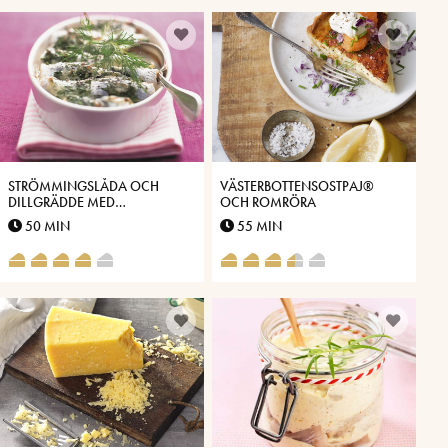
STRÖMMINGSLÅDA OCH
VÄSTERBOTTENSOSTPAJ®
DILLGRÄDDE MED
OCH ROMRÖRA
VÄSTERBOTTENSOST
50 MIN
55 MIN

Exercise:
The records must come back exactly, with their pictures removed.

Output of the task:
STRÖMMINGSLÅDA OCH
VÄSTERBOTTENSOSTPAJ®
DILLGRÄDDE MED
OCH ROMRÖRA
VÄSTERBOTTENSOST
50 MIN
55 MIN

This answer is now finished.